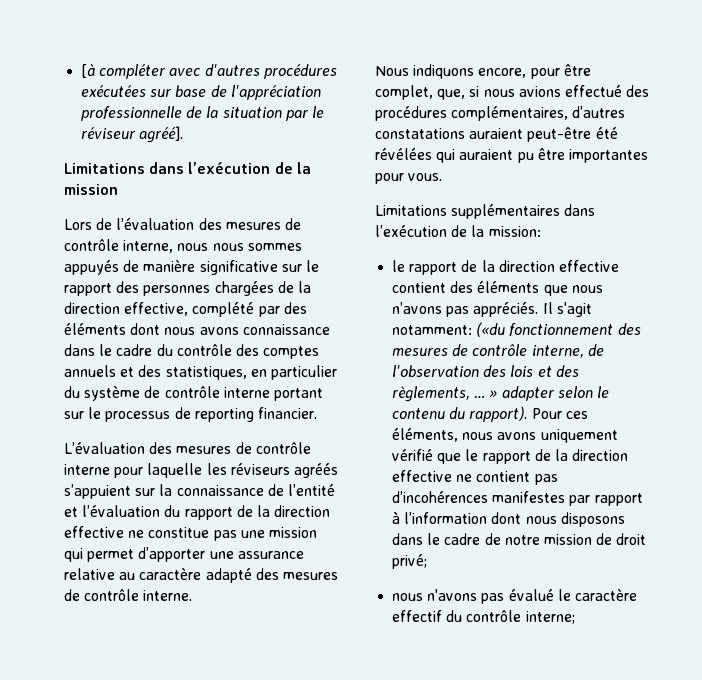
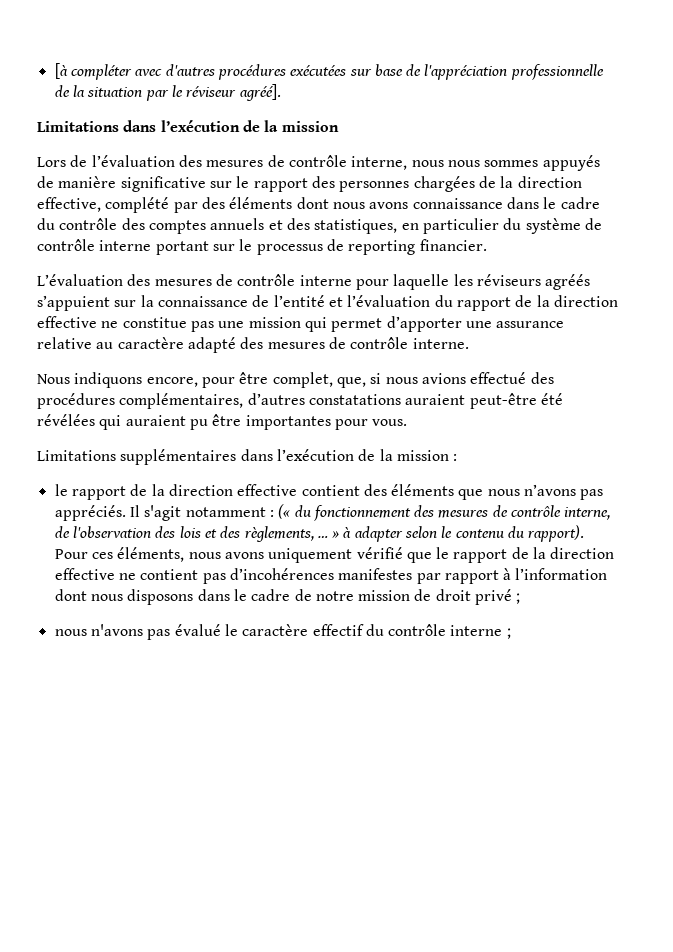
[488,226,541,237] mission: -> [396,450,458,461] mission :
[392,322,506,337] notamment: («du -> [185,504,311,519] notamment : (« du
(498, 394) none -> [343,527,352,538] à
[392,554,428,569] privé; -> [475,589,521,605] privé ;
[525,611,575,624] interne; -> [450,625,511,639] interne ;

• **AIM OF THE EXERCISE**:
The data is to be returned exactly as it stands, pictures aside.

• **WRITTEN REPLY**:
[488,226,541,237] mission: -> [396,450,458,461] mission :
[392,322,506,337] notamment: («du -> [185,504,311,519] notamment : (« du
(498, 394) none -> [343,527,352,538] à
[392,554,428,569] privé; -> [475,589,521,605] privé ;
[525,611,575,624] interne; -> [450,625,511,639] interne ;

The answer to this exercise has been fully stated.